(PASSAGE TO READ):
What I am trying to obtain is an aggregated dataframe that tells me each uninterrupted sequence of days in the data and their length such as this:

# ideal output
tibble(sequences = c("2022-01-03 - 2022-01-05", "2022-01-10 - 2022-01-12"),
       length = c(3, 4))

So far I have calculated the differences in days between each row by using lags and leads and then turned this into an additional column indicating whether a row is the start, mid or endpoint of an uninterrupted sequence of days:

# transform df
df %>% 
  # add lag and lead to find day differences
  mutate(last_day = lag(day), 
         next_day = lead(day),
         diff_last = day - last_day,
         diff_next = next_day - day) %>% 
  # flag days in sequence
  mutate(in_seq = if_else(
    condition = diff_last == 1| diff_next == 1, 
    true = TRUE, 
    false = FALSE)) %>% 
  # find position of days in sequence
  mutate(seq_position = case_when(
    diff_last > 1 & diff_next == 1 ~ "start",
    diff_last == 1 & diff_next > 1 ~ "end",
    diff_last == 1 & diff_next == 1 ~ "mid",
    is.na(diff_last) & diff_next == 1 ~ "start",
    diff_last == 1 & is.na(diff_next) ~ "end",
    is.na(diff_last) & is.na(diff_next) ~ NA_character_,
    TRUE ~ "none"

(PROBLEMS AND TASKS):
a: Lay out the rows, everything from the line containing "bogată în obiective turistice" down to the end of the rows, as a Markdown table with the columns Number and Row line, omitting blank lines. Leave the pictures out of the answer.
b: Proceed with the passage on consecutive-day sequences, picking up after its last line.
These rows bear no relation to the passage on consecutive-day sequences.

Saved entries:

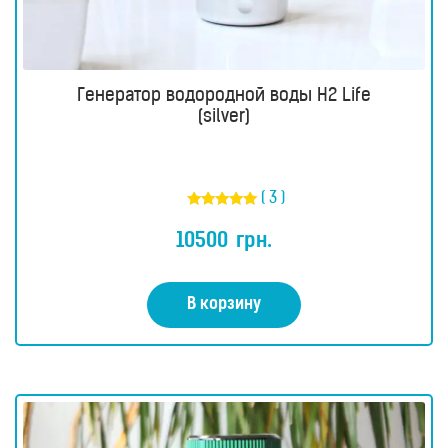
Генератор водородной воды H2 Life
(silver)
( 3 )
Оценка
5.00
10500
грн.
из 5
В корзину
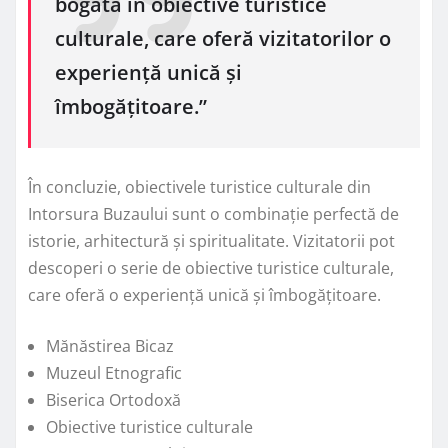
bogată în obiective turistice
culturale, care oferă vizitatorilor o
experiență unică și
îmbogățitoare.”
În concluzie, obiectivele turistice culturale din
Intorsura Buzaului sunt o combinație perfectă de
istorie, arhitectură și spiritualitate. Vizitatorii pot
descoperi o serie de obiective turistice culturale,
care oferă o experiență unică și îmbogățitoare.
Mănăstirea Bicaz
Muzeul Etnografic
Biserica Ortodoxă
Obiective turistice culturale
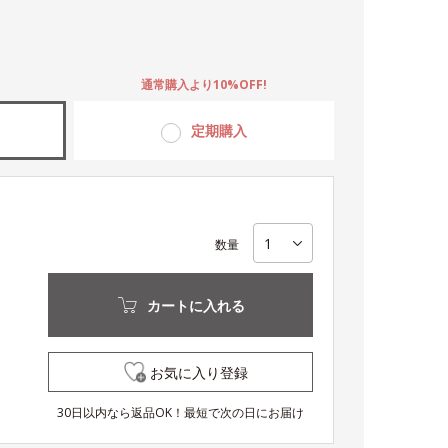
。
通常購入より10%OFF!
定期購入
数量
カートに入れる
お気に入り登録
30日以内なら返品OK！最短で次の日にお届け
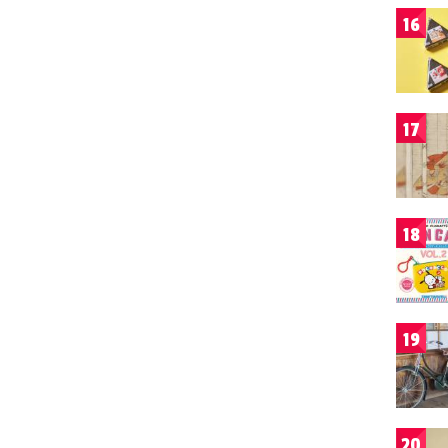
16
17
18
19
20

(ANSWERS FOR EACH ITEM):
a:
| Number | Row line |
|---|---|
| 1 | bogată în obiective turistice |
| 2 | culturale, care oferă vizitatorilor o |
| 3 | experiență unică și |
| 4 | îmbogățitoare.” |
| 5 | În concluzie, obiectivele turistice culturale din |
| 6 | Intorsura Buzaului sunt o combinație perfectă de |
| 7 | istorie, arhitectură și spiritualitate. Vizitatorii pot |
| 8 | descoperi o serie de obiective turistice culturale, |
| 9 | care oferă o experiență unică și îmbogățitoare. |
| 10 | Mănăstirea Bicaz |
| 11 | Muzeul Etnografic |
| 12 | Biserica Ortodoxă |
| 13 | Obiective turistice culturale |
| 14 | 。 |
| 15 | 通常購入より10%OFF! |
| 16 | 定期購入 |
| 17 | 数量 |
| 18 | カートに入れる |
| 19 | お気に入り登録 |
| 20 | 30日以内なら返品OK！最短で次の日にお届け |
| 21 | 16 |
| 22 | 17 |
| 23 | 18 |
| 24 | 19 |
| 25 | 20 |

b:
  ))

This is where I'm stuck. I suspect that I need to create an additional variable for grouping that contains the start and end of each sequence so that I can summarise the number of rows per group, but I do not know a way for creating such groups since it involves creating a string based on values from multiple columns.


Solution

  • You could do:

    df %>% 
      group_by(cumsum(c(0, diff(day) - 1))) %>%
      summarise(sequences = paste(first(day), last(day), sep = ' - '),
                length    = n()) %>%
      filter(length > 1) %>%
      select(sequences, length)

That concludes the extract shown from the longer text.